** begin **
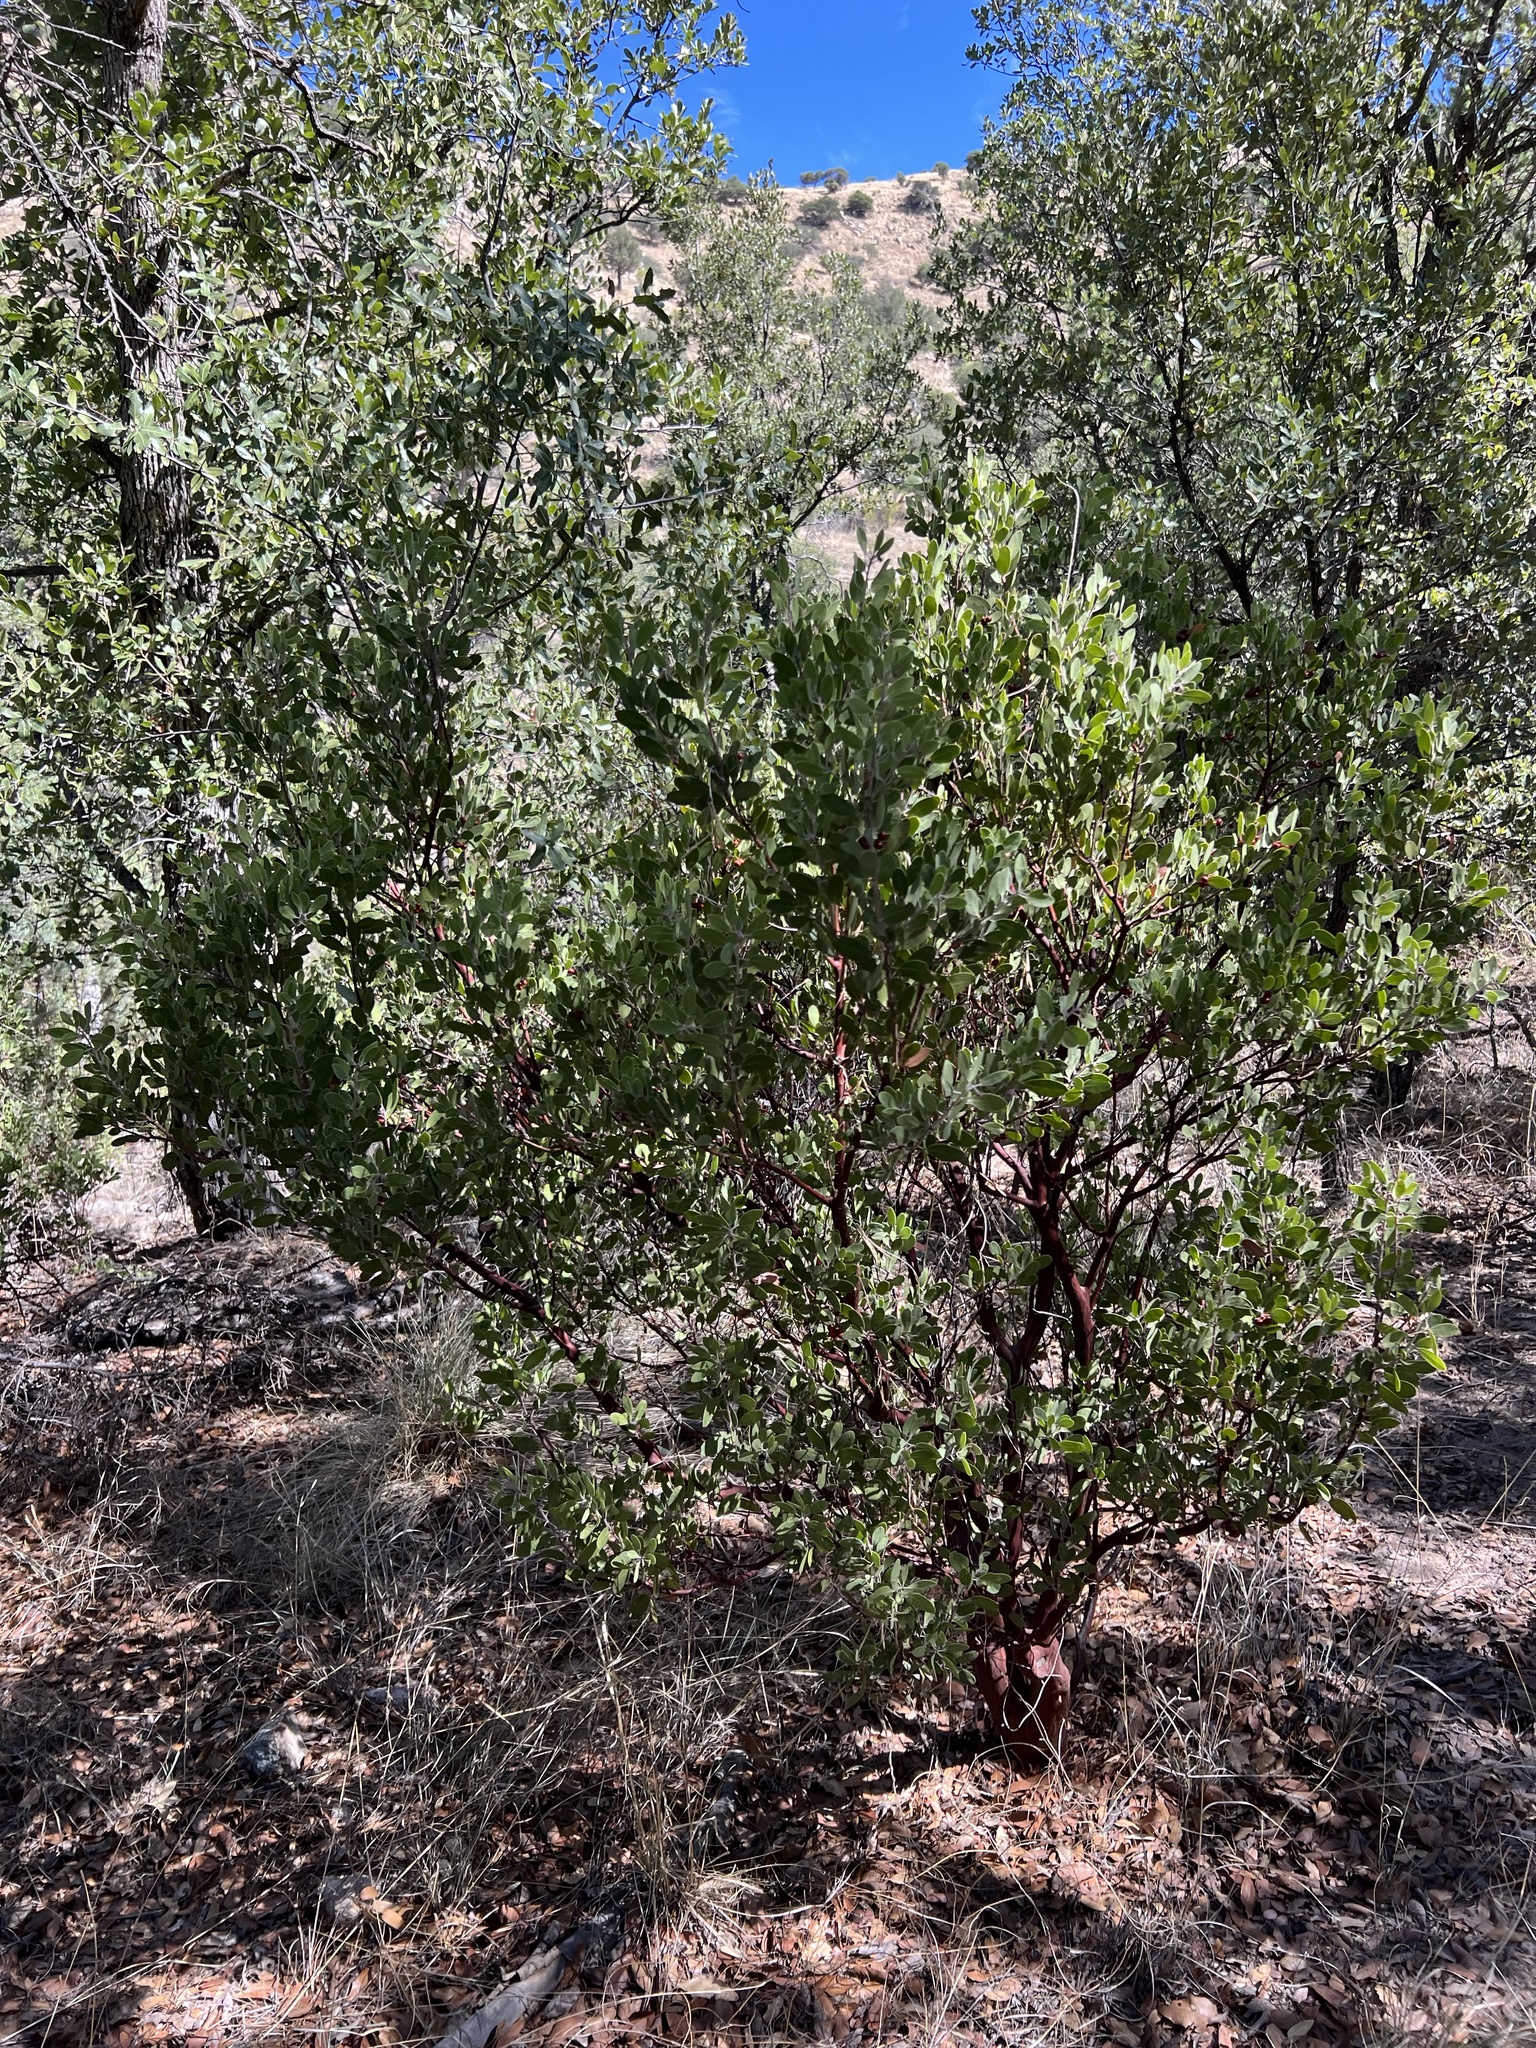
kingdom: Plantae
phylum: Tracheophyta
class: Magnoliopsida
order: Ericales
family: Ericaceae
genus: Arctostaphylos
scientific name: Arctostaphylos pungens
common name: Mexican manzanita
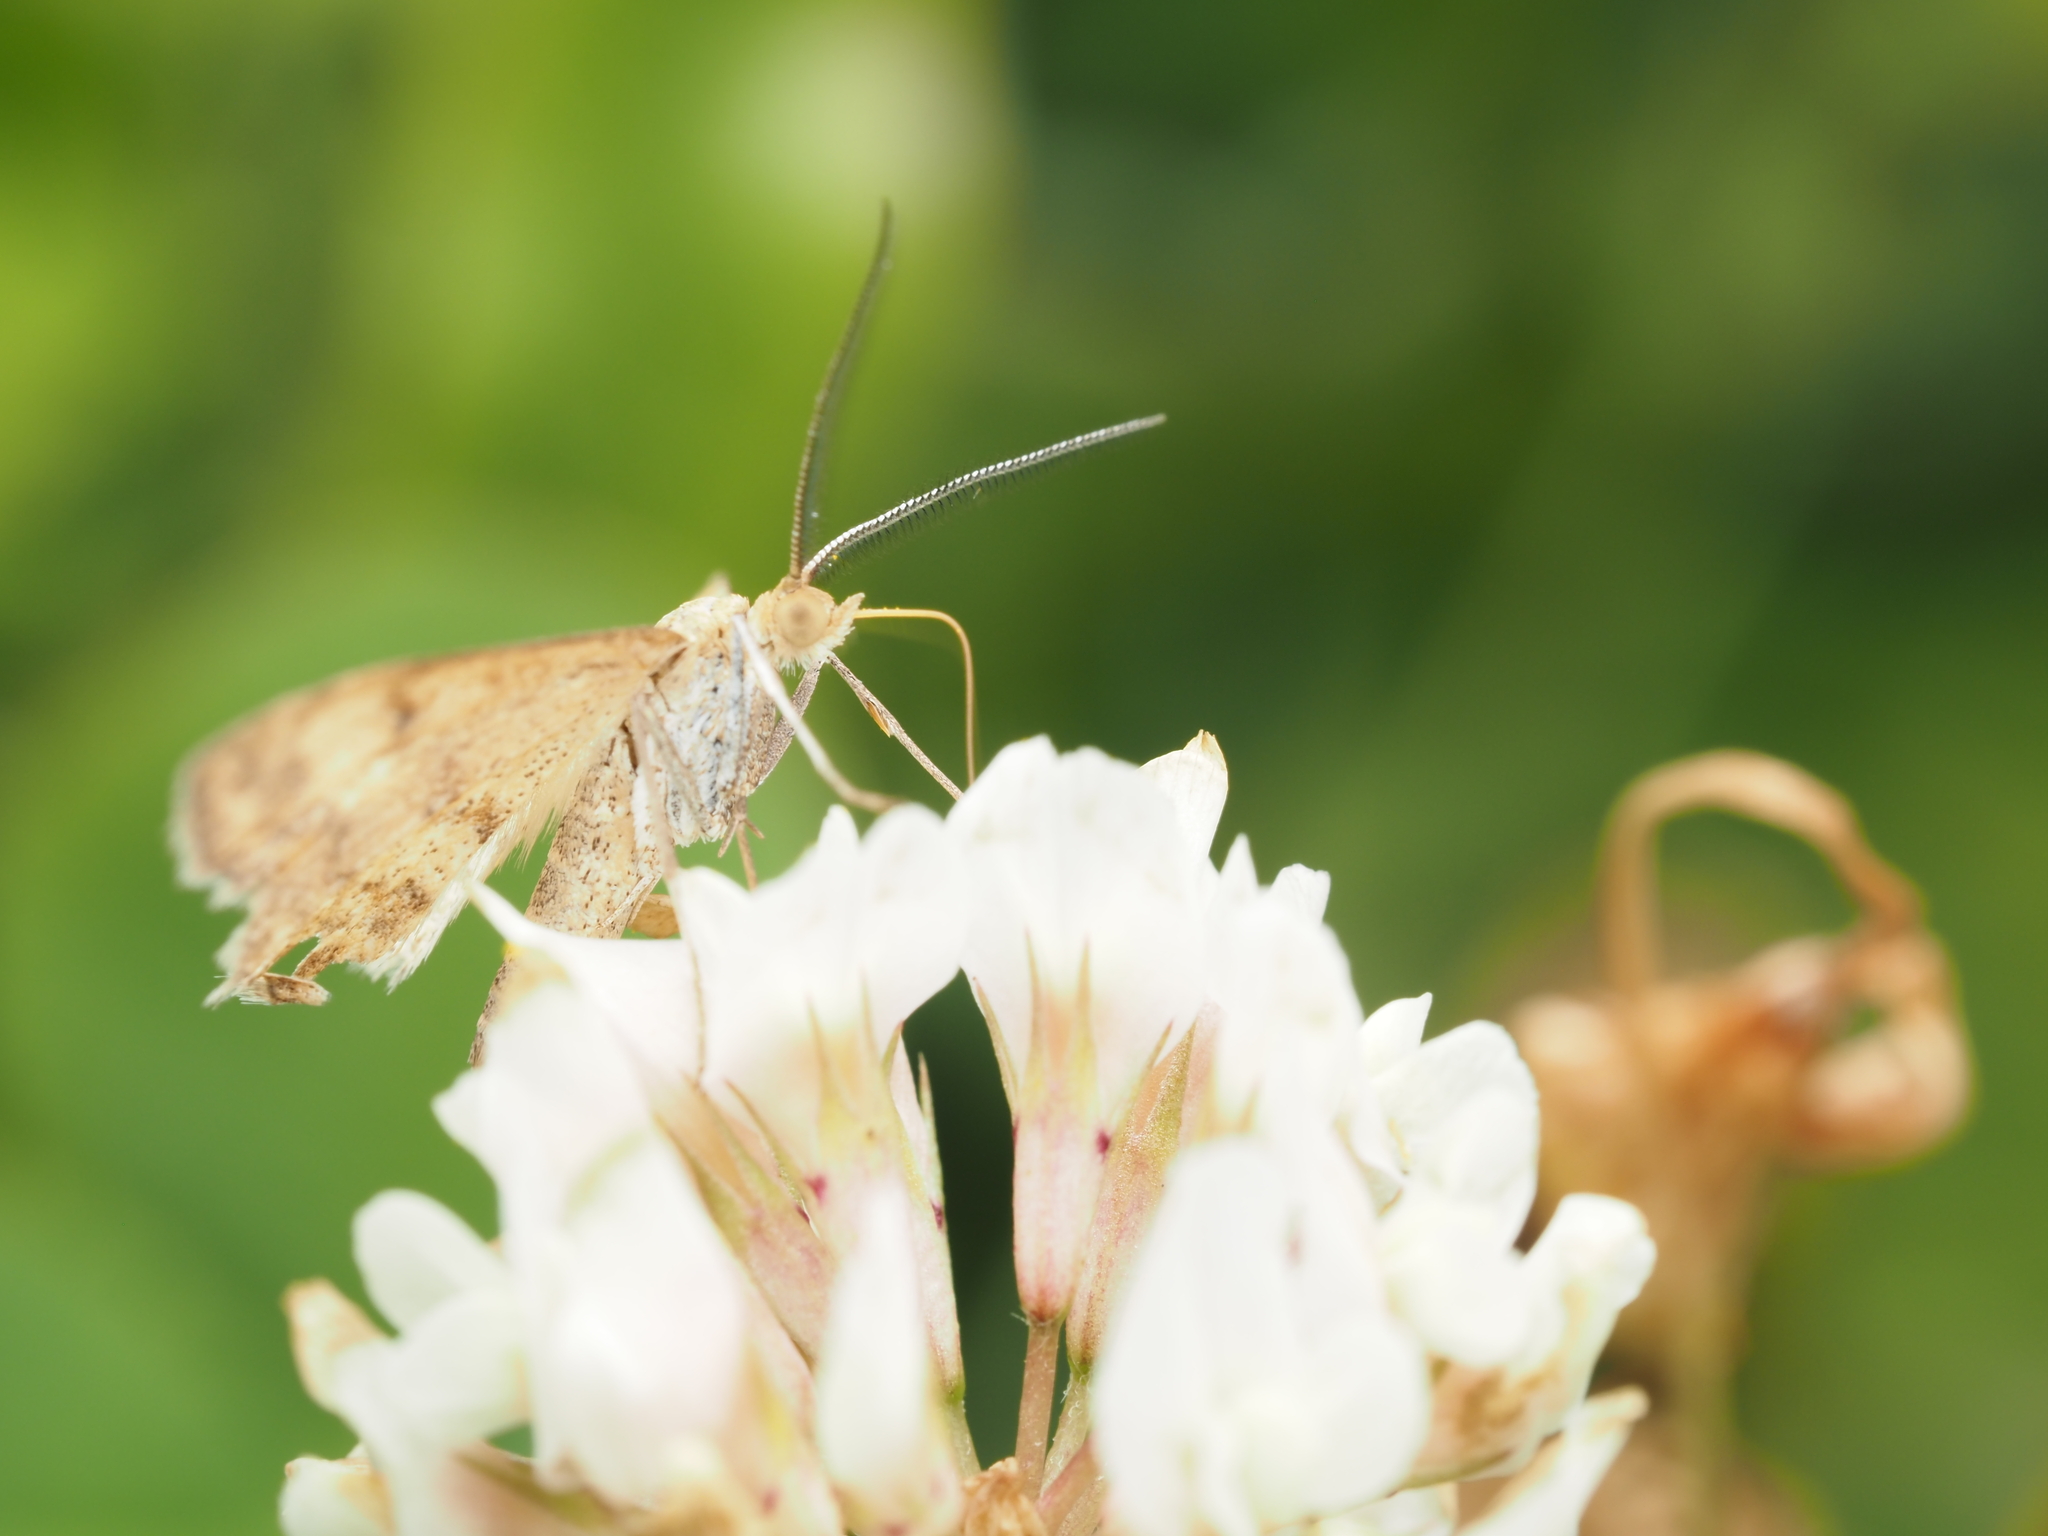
** end **
▶ _Given task_
Turn the lines of the material into a numbered list, skipping any blank lines. Leave the pictures out.

▶ _Result_
1. kingdom: Plantae
2. phylum: Tracheophyta
3. class: Magnoliopsida
4. order: Ericales
5. family: Ericaceae
6. genus: Arctostaphylos
7. scientific name: Arctostaphylos pungens
8. common name: Mexican manzanita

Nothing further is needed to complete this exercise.